Computers become obsolete and printers break down, leaving agency officials with the tricky problem of disposing of them. Hard drives often contain sensitive information, and simply deleting a file or even formatting the drive won't destroy the data past the point of recovery.

But industry is extending a hand. For a price, some companies will send "e-cycling" teams to gather the machines, destroy stored data and dispose of the machines.

Officials in the small Washington, D.C., headquarters of the Defense Nuclear Facilities Safety Board benefited last year from such a program. They had more than 130 outdated computer components that were crowding the agency's 100 employees. When the office filled up, officials tried donating the used computers to local schools, but many educators only wanted new equipment.

But in March 2004, Dell came to the rescue. Employees from the company's Asset Recovery Services lugged the agency's computer workstations out of the building, wiped out the hard drives and returned 90 percent of the electronics' secondary market value back to the board.

The cost came to about $500 for all services. Board officials paid Dell about $5,000 upfront to recycle 100 workstations and several printers, fax machines and servers. In return, the agency got a detailed inventory spreadsheet, documenting items down to the serial number, and a credit for $4,415.

"We didn't make a profit, but we didn't have to do all the manual work of sanitizing, removing and making up the reports of our inventory," said Lora Steed, an information technology computer specialist at the board.

Now, Steed is writing another e-cycling contract for this fiscal year that will include the agency's six sites nationwide.

E-cycling is not free but is usually inexpensive.
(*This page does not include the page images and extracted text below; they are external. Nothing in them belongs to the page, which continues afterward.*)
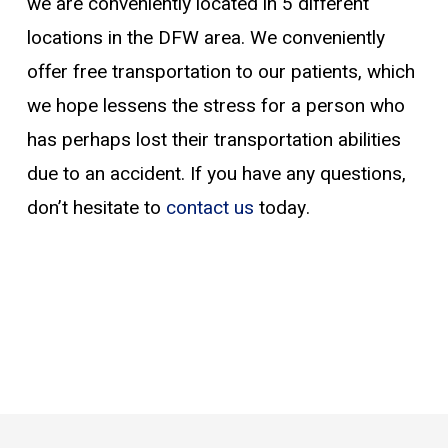
we are conveniently located in 5 different
locations in the DFW area. We conveniently
offer free transportation to our patients, which
we hope lessens the stress for a person who
has perhaps lost their transportation abilities
due to an accident. If you have any questions,
don’t hesitate to
contact us
today.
Dell charges the government $25 per CPU, monitor or laptop. Since 2003, officials from the military, all 50 states, intelligence agencies and the Environmental Protection Agency have used the service.

Another government computer supplier, MPC Computers, has offered a PC recycling program to the government sector since 1998. The list price for desktop and notebook computers, monitors, servers and peripheral devices is $35 each. The service includes shipping, hard-drive cleansing and money back.

Over a three-year period, MPC recycled about 10,000 PCs for a regional office of the Department of Veterans Affairs in Northern California, said Kelly Sasso, a spokeswoman for MPC. Each year, the agency got back several thousand dollars. The VA is the company's largest recycling customer.

Meanwhile, Office Depot officials are working with the government to review the results of a home office and small-business computer recycling test program. Last year, the failed seven-week test disposed of 10.5 million pounds of electronics but cost millions of dollars.